Ogni anno i brand più famosi del mondo, ma anche quelli di nicchia, mettono a disposizione dell’utenza smartphone sempre più tecnologici, con funzionalità avanzate ed in linea con il progresso e i dettami del marketing e delle scoperte scientifiche.
Quello che un tempo era un semplice cellulare – un oggetto già rivoluzionario di per sé, perché consentiva qualcosa di assolutamente impossibile fino a non troppo tempo fa, cioè essere raggiungibili in qualunque momento senza ricorrere ad una linea fissa – oggi si è trasformato in un device senza il quale non sarebbe quasi possibile vivere, connesso all’attività lavorativa, alle caselle email, ai nostri momenti di svago e persino agli elettrodomestici di casa. L’IoT (Internet of Things), l’e-health e l’e-commerce (e non solo) passano tutti da lì e ogni pausa, ogni momento di passaggio o noioso può essere condito da musica reperita su applicazioni come YouTube e Spotify o da giochi appartenenti ad un catalogo praticamente infinito presente sui vari store online.
Come non citare, poi, il ruolo dei social e della messaggistica istantanea, attività che assorbono tantissime ore al giorno per chiunque, giovanissimi e adulti.
Tutto questo, però, ha creato una “falla” in questo sistema di progresso perfetto, una sorta di svantaggio automatico a cui in moltissimi stanno lavorando per proporre una soluzione definitiva: il consumo della batteria.
Perché portare avanti tutte queste operazioni durante una giornata significa anche consumare tantissima energia, con la costante preoccupazione di rimanere senza carica ed isolati.
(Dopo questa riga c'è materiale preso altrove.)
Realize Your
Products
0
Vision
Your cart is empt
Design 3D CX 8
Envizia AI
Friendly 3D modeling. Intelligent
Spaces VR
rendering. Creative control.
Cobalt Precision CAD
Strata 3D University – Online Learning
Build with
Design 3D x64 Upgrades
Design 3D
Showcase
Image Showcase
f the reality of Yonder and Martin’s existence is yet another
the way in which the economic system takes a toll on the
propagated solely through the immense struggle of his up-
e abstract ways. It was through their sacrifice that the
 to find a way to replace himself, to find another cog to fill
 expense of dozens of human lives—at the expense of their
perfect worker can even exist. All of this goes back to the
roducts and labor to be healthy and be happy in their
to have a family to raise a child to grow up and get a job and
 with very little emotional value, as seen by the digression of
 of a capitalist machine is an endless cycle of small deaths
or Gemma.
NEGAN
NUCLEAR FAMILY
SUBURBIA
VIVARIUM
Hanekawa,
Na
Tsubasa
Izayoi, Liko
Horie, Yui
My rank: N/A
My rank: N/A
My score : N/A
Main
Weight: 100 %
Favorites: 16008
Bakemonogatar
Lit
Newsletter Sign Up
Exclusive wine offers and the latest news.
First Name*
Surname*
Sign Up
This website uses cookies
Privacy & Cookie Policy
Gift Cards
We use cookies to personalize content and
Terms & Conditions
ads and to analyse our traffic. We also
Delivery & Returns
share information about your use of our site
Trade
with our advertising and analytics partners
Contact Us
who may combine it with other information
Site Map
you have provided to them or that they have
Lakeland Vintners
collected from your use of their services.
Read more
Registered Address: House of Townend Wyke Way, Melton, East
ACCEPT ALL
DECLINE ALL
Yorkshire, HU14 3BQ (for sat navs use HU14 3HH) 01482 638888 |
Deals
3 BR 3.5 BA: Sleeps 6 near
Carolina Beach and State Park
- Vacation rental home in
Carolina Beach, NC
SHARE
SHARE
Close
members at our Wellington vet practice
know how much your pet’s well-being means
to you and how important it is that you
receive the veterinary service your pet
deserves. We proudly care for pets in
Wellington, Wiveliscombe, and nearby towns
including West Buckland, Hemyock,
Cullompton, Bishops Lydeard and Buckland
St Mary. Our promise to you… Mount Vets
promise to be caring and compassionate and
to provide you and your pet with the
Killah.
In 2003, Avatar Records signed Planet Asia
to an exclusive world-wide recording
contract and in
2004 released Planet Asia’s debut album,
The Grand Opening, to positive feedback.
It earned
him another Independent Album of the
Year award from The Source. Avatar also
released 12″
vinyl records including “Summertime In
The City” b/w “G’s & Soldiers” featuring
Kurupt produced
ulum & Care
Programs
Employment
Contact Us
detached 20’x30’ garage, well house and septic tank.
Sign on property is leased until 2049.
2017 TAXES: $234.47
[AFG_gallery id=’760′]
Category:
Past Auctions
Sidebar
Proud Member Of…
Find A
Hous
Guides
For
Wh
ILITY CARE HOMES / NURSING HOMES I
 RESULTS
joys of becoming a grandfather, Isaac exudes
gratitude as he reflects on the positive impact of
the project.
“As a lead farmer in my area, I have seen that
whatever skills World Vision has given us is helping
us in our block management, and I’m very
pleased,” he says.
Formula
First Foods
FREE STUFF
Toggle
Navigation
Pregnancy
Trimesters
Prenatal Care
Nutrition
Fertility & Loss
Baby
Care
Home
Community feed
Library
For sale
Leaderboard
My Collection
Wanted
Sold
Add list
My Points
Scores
Un primo balzo in avanti è stato fatto con le batterie al litio, decisamente più altamente performanti delle precedenti (in leghe al nichel-cadmio) e, soprattutto, longeve, ma più i nostri gadget diventano potenti e più diventa necessario capire come risolvere questo rompicapo.
E se la soluzione arrivasse… dalle stelle (o quasi)?
La NASA al lavoro su un nuovo progetto
Le batterie al fluoruro – il fluoro con carica negativa – potrebbero rappresentare il futuro: parola di NASA.
Secondo la rivista Science, infatti, i dispositivi appartenenti alle prossime generazioni avranno batterie vantanti una durata fino a otto volte quella attuale: tutto grazie ad una ricerca guidata dal Jet Propulsion Laboratory, gestito dall’Istituto di Tecnologia della California proprio per conto della NASA, che vede tra i partecipanti anche il Nobel per la Chimica del 2005, il chimico statunitense Robert Grubbs.
Il problema attuale da superare, però, si ritrova in questa stessa materia prima che promette questi miracoli: il fluoruro, a detta degli stessi scienziati, è molto difficile da lavorare perché è una sostanza altamente corrosiva e reattiva.
Per il momento una piccola vittoria è stata rappresentata da un primo prototipo di batteria ricaricabile al fluoruro che funziona a temperatura ambiente, al contrario di quanto accadeva in passato: già negli anni ’70, infatti, si era cercato di lavorare il fluoruro con altre sostanze solide, ma il funzionamento era connesso a temperature così alte che rendevano gli stessi oggetti praticamente inutilizzabili.